Joyce said the airline had been in good dialogue with the federal government, which agreed its proposed initial destinations were sensible and its broad assumptions were “reasonable”.

But he knows the date may seem Pollyannish to some. The airline has set dates previously and then had to revise them.

“The nature of COVID means we’ve had to change our plans a couple of times already,’’ he conceded. “And we can’t rule out having to move them again.

“I know the prospect of flying overseas might feel a long way off – especially with New South Wales and Victoria in lockdown.

“Some people might say we’re still being too optimistic.

“But the current pace of the vaccine rollout means all Australian states are on track to reach the 80 per cent target by December – which is the trigger for starting to carefully open to some parts of the world.

“That means there’s a lot of work that has to begin now.”

Looking at the preparation the airline needs to make, Joyce said it needed to get the International Air Association Travel Pass integrated into its system and expected this to be done by October.

This will allow it to check the vaccination and test status of passengers travelling and that they meet the visa requirements of the country to which they’re travelling.

He said the airline also needed to have pilots, cabin crew and aircraft ready to start the operation but the airline was well placed because it had been flying about 15 per cent of pre-COVID international operations through freighter and repatriation flights.

There would be 90 repatriation and charter flights taking place in the next 90 days.

“So there’s a lot of activity that’s helping getting our pilots and cabin crew back into the training needed for this operation,” he said.

In addition to eased Australian quarantine restrictions, there is a question of which vaccines are acceptable to which governments.

The US, for example, has yet to recognize either the British or Australian versions of AstraZeneca for travel.

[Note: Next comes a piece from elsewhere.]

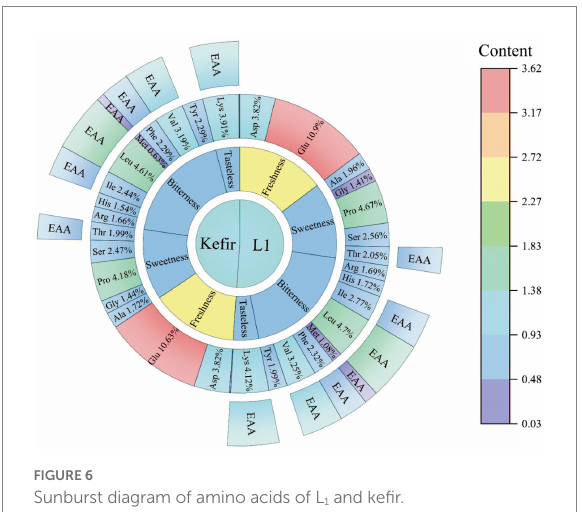
FIGURE 6 Sunburst diagram of amino acids of L 1 and kefir.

The World Travel and Tourism Council this week called on the US to speed up approval of the vaccine to avoid it becoming a significant barrier to trans-Atlantic travel.

WTTC senior vice president Virginia Messina warned that unless AZ received a green light “the US will effectively remain closed to the vast majority of UK visitors and the many millions around the world who are doubled jabbed with the AstraZeneca vaccine”.

Joyce acknowledged there was a range of vaccinations globally and “certain countries are authorising certain vaccinations”.

But he said the Australian government was working on the issue and the airline believed everything should be ready by the end of the year.